Les obligations de parité au niveau de la distribution de détail imposées par les plateformes – interdisant aux acheteurs de services d’intermédiation en ligne d’offrir, de vendre ou de revendre des biens ou services à des clients finaux à des conditions plus avantageuses par l’intermédiaire de plateformes concurrentes – ne bénéficient expressément plus de l’exemption automatique et devront désormais faire l’objet d’un examen individuel.

  • La distribution exclusive et sélective

Restrictions des ventes actives – Les règles changent et le champ de la « zone de sécurité » est élargi s’agissant des restrictions des ventes actives, c’est-à-dire lorsqu’un distributeur démarche activement les clients sur un territoire alloué à un autre distributeur.

Le Règlement Accords Verticaux, tenant compte du développement des ventes en ligne, considère désormais que certains types de comportement en ligne peuvent s’analyser comme des ventes actives lorsqu’ils ciblent une clientèle en particulier.

Exclusivité partagée – Le principe d’une exclusivité partagée est admis. En tant que fournisseur, vous pouvez désigner, sur un territoire exclusif donné ou pour approvisionner un groupe de clients prédéfini, plusieurs distributeurs exclusifs dans la limite de cinq (REC, article 4(b)).

Protection renforcée des réseaux de distribution sélective – Vous pouvez interdire à vos distributeurs mais également à leurs clients de vendre à des revendeurs non autorisés localisés sur un territoire au sein duquel vous exploitez un réseau de distribution sélective, peu important que ces distributeurs et/ou leurs clients soient ou non établis sur ce territoire.

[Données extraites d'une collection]

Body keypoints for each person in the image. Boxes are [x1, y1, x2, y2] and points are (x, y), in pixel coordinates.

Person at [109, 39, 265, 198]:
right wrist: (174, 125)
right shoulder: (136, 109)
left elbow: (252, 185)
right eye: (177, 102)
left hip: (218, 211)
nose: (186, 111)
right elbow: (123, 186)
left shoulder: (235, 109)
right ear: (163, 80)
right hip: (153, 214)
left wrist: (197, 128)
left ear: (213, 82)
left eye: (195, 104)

==

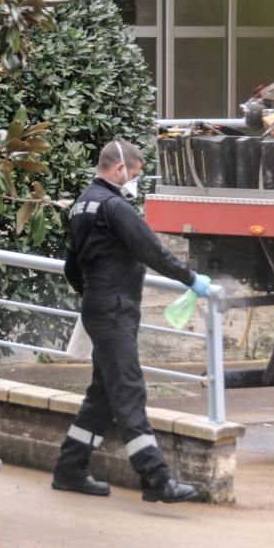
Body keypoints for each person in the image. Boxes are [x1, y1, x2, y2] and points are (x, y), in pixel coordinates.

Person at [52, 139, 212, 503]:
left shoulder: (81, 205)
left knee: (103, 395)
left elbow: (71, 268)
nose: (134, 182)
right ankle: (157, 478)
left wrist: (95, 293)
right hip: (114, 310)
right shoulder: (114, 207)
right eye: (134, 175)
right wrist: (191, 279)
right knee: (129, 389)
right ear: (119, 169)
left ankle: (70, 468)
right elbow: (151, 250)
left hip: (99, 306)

Consigne:
Répondez à ces questions d'après le passage présenté :
(a) Combien de distributeurs exclusifs un fournisseur peut-il désigner au maximum dans le cadre d'une exclusivité partagée ?
(b) Quelle situation le passage décrit-il comme une vente active ?
(c) Quel examen les obligations de parité au niveau de la distribution de détail devront-elles désormais subir ?

Résultat:
(a) Cinq.
(b) Un distributeur démarche activement les clients sur un territoire alloué à un autre distributeur.
(c) Un examen individuel.